*Given entries*.
────────────────────────────────────────
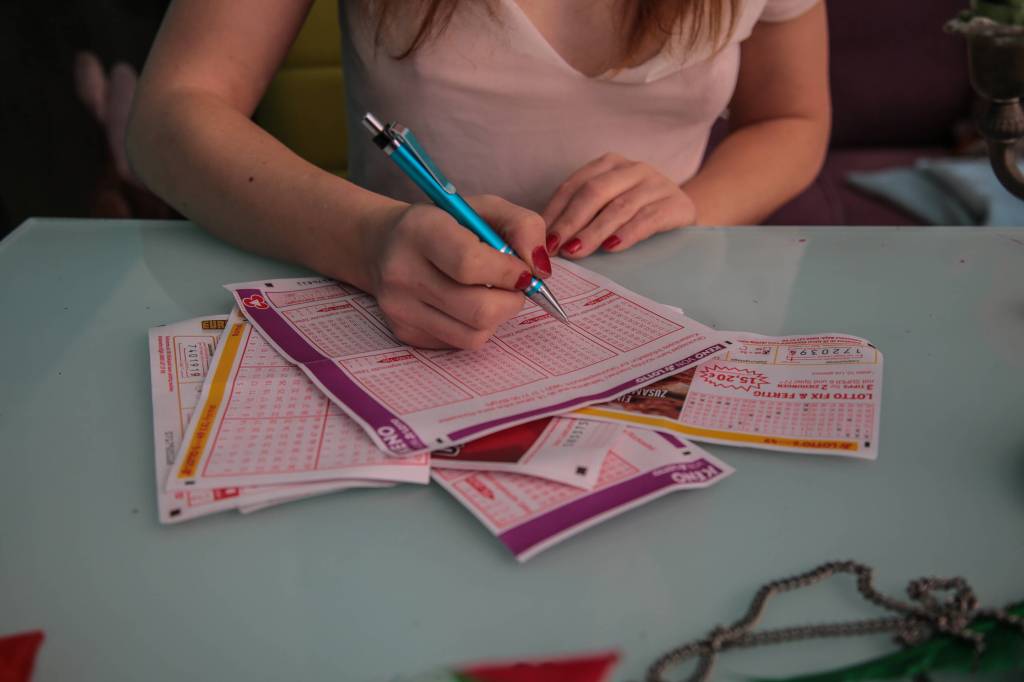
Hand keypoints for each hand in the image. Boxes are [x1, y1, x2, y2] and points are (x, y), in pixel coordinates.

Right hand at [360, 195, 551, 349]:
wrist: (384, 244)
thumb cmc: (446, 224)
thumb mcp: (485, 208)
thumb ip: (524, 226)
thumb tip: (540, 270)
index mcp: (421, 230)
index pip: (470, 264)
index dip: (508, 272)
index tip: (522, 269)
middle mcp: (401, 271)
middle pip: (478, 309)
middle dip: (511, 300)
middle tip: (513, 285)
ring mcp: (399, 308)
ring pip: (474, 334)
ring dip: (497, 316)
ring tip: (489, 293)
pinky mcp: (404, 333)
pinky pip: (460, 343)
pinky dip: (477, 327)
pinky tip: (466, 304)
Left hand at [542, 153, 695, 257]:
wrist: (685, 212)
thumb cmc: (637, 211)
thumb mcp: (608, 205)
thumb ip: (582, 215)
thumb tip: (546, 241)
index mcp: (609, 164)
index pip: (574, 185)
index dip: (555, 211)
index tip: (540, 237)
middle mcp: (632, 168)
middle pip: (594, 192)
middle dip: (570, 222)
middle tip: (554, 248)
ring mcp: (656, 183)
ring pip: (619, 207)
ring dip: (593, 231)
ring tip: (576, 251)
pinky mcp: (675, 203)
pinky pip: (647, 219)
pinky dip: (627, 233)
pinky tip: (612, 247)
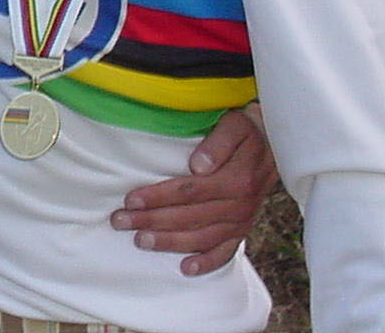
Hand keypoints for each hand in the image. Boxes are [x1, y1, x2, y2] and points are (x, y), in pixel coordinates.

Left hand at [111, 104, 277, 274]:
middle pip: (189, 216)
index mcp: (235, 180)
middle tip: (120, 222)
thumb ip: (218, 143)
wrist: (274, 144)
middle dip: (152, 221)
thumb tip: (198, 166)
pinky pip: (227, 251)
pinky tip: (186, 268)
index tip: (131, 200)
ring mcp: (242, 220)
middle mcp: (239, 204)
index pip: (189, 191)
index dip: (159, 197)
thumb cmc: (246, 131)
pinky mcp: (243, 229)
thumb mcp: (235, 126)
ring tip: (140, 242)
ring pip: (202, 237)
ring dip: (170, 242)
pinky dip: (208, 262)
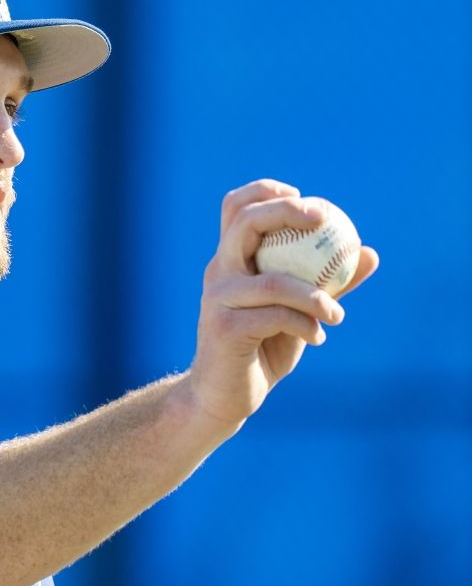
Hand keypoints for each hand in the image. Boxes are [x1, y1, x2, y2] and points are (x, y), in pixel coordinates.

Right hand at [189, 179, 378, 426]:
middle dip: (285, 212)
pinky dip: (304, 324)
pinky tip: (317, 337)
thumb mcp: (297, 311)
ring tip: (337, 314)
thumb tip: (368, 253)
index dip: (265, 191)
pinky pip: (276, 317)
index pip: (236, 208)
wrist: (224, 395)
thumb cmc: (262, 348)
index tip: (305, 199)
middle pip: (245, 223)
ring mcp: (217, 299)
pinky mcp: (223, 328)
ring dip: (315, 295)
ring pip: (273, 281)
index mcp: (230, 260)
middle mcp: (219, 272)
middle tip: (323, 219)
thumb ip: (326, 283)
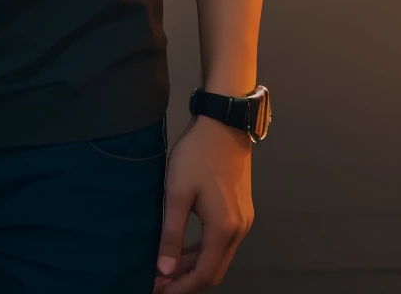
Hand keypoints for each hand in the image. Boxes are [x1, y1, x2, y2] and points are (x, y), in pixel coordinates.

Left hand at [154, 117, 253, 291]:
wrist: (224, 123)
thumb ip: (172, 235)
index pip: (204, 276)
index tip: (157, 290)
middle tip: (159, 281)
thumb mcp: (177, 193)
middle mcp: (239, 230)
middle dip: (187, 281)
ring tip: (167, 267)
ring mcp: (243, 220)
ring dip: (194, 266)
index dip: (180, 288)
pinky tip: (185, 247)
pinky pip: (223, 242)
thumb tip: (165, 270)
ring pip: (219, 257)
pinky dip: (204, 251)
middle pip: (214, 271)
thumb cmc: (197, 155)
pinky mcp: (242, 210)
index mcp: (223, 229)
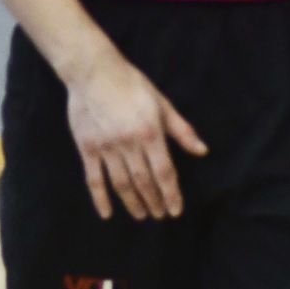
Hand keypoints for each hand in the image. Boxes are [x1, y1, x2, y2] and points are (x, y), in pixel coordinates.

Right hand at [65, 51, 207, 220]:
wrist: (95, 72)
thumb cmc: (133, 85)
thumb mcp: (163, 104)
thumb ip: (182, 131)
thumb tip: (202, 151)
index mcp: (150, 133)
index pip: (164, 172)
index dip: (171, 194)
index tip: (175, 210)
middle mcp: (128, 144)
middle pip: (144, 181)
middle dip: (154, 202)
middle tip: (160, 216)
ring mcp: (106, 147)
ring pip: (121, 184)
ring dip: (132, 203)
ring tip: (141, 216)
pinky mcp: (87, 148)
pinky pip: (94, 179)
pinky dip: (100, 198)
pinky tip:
────────────────────────────────────────
Copy the entries exactly. Leave out the images.

*Answer to the problem*.
Hand keypoints for each hand in the image. Boxes are [x1, y1, x2, y2] and points are (x, y), in pixel coordinates.

Right hand at [360, 195, 551, 349]:
wrist: (384, 244)
thumb cmc: (446, 224)
thumb mcp: (485, 208)
thumb ip: (524, 226)
thumb tip: (540, 270)
index mcp: (421, 230)
index pip: (470, 264)
index dip: (508, 272)
index tip: (522, 269)
middle mcp: (401, 271)
middle pip: (478, 309)
middle dip: (511, 300)
middle tip: (513, 285)
ring mcp: (399, 308)
ring pip: (474, 334)
ring dip: (497, 316)
ring tip: (489, 293)
pinky mcp: (404, 333)
pinky pip: (460, 343)
pinky dip: (477, 327)
pinky tip: (466, 304)
Left hand at [542, 153, 695, 257]:
wrist: (685, 212)
thumb cmc: (637, 211)
thumb mcp: (608, 205)
thumb ip: (582, 215)
thumb tip: (546, 241)
index mcp: (609, 164)
index pip: (574, 185)
index dip: (555, 211)
index tip: (540, 237)
middle mcp: (632, 168)
middle pip: (594, 192)
middle dip: (570, 222)
middle tip: (554, 248)
ring mcp: (656, 183)
ring pip: (619, 207)
ring dip: (593, 231)
ring tip: (576, 251)
pinky mcp: (675, 203)
pinky pip: (647, 219)
pinky dip: (627, 233)
pinky tip: (612, 247)
Hand keypoints for each hand in the image. Boxes are [x1, y1, x2, y2] and points are (x, y), in pixel coordinates.

Left hand at [111, 104, 277, 274]:
middle pip: (189, 216)
index mcp: (235, 180)
middle tip: (120, 222)
thumb ip: (218, 143)
wrist: (274, 144)
middle dip: (152, 221)
thumb tip: (198, 166)
pinky pip: (227, 251)
pinky tip: (186, 268)
index tip: (131, 200)
ring mcp: (242, 220)
middle mcp: (239, 204)
index pip: (189, 191)
index dip: (159, 197)
thumb cmc: (246, 131)
pinky mcp: (243, 229)
thumb mcp: (235, 126)
ring tip: (140, 242)
ring pip: (202, 237)
ring dip: (170, 242)
pinky dip: (208, 262)
Hand keypoints for each hand in the image. Boxes are [x1, y1, x2, y2] and points are (x, y), in pixel coordinates.

Right hand at [189, 179, 378, 426]:
middle dip: (285, 212)
pinky dip: (304, 324)
pinky tip: (317, 337)
thumb mcp: (297, 311)
ring tip: (337, 314)
thumb tip: (368, 253)
index dip: (265, 191)
pinky pip: (276, 317)
index pip: (236, 208)
wrist: (224, 395)
thumb cmc: (262, 348)
index tip: (305, 199)
middle pip: (245, 223)
ring mcp: (217, 299)
pinky mcp: (223, 328)
ring dip: (315, 295)
ring pip: (273, 281)
index mcp: (230, 260)
middle mcp: (219, 272)
middle tip: (323, 219)
thumb ip: (326, 283)
Hand keypoints for each hand in the image. Boxes are [x1, y1, x2, y2] and points are (x, y), in pixel coordinates.

Left hand at [154, 117, 253, 291]:
wrist: (224, 123)
thumb ip: (172, 235)
index pip: (204, 276)
index tip: (157, 290)
middle tip: (159, 281)
thumb mcp: (177, 193)
middle mcp: (239, 230)
middle dip: (187, 281)
ring tip: (167, 267)
ring mcp: (243, 220)
ring dip: (194, 266)
index dip: (180, 288)
pinky tip: (185, 247)
pinky pip: (223, 242)
thumb tip: (165, 270)
ring pip: (219, 257)
pinky dip: (204, 251)
middle pip: (214, 271)
thumb cmc: (197, 155)
pinky mcp: (242, 210)
index mcp: (223, 229)
Hand keypoints for each hand in the image. Boxes are [x1, y1, x2, y2] and points are (x, y), in pixel coordinates.

Right hand at [65, 51, 207, 220]:
wrist: (95, 72)
thumb cmc: (133, 85)
thumb mcp: (163, 104)
thumb ip: (182, 131)
thumb tip: (202, 151)
index mcp: (150, 133)
index pip: (164, 172)
index dip: (171, 194)
index tip: (175, 210)
middle mcp: (128, 144)
middle pip: (144, 181)
middle dip: (154, 202)
middle tip: (160, 216)
ring mcp: (106, 147)
ring pip: (121, 184)
ring dip: (132, 203)
ring tip: (141, 216)
pinky mcp: (87, 148)
pinky pip: (94, 179)
pinky dip: (100, 198)
pinky tip:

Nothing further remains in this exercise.